=== Page extract ===

= Takunda Mafika =

Takunda Mafika (31 October 1983 – 12 October 2011) was a Zimbabwean musician and teacher living in Harare, Zimbabwe.

==Career as a musician and teacher==
Takunda Mafika played the Mbira, an African music instrument, famous among the Shona people of Zimbabwe.
He taught the mbira to individuals, local schools and colleges and held numerous workshops and performances in Zimbabwe, Germany, Switzerland, Austria, Italy, Poland and Namibia. He also taught to the internet public through the Easy Languages website on YouTube.

With his band he founded, called Tru Bantu, he recorded the album Dzimwe Nguva, that has sold both locally and internationally. He had been working with many well known Zimbabwean artists like Willom Tight, Chiwoniso, Alexio, Mafriq, Sebede, Sam & Selmor Mtukudzi, among others. Takunda Mafika was also the co-founder and manager of the Mbira Society Zimbabwe. Takunda ( nicknamed TK) was a former Junior Governor in the year 2000's Children's Parliament. He had a degree in Music and Musicology earned from the Midlands State University in Zimbabwe.

=== Supplied data ===

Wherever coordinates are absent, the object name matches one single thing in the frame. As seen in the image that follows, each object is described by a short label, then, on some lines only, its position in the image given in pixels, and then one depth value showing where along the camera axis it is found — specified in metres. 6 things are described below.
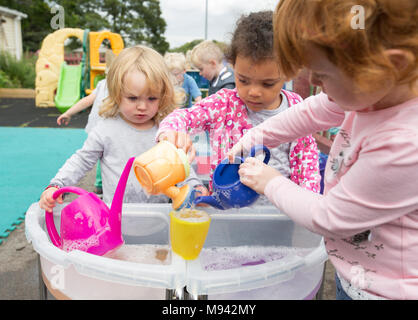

=== Study questions ===
a - In the page about Takunda Mafika, what was the name of the album he recorded with Tru Bantu?
b - Copy out the passage of the page about Takunda Mafika between "With his band" and "University in Zimbabwe.", inclusive, keeping every word and mark unchanged.

=== Replies ===
a - Dzimwe Nguva

b -
With his band he founded, called Tru Bantu, he recorded the album Dzimwe Nguva, that has sold both locally and internationally. He had been working with many well known Zimbabwean artists like Willom Tight, Chiwoniso, Alexio, Mafriq, Sebede, Sam & Selmor Mtukudzi, among others. Takunda Mafika was also the co-founder and manager of the Mbira Society Zimbabwe. Takunda ( nicknamed TK) was a former Junior Governor in the year 2000's Children's Parliament. He had a degree in Music and Musicology earned from the Midlands State University in Zimbabwe.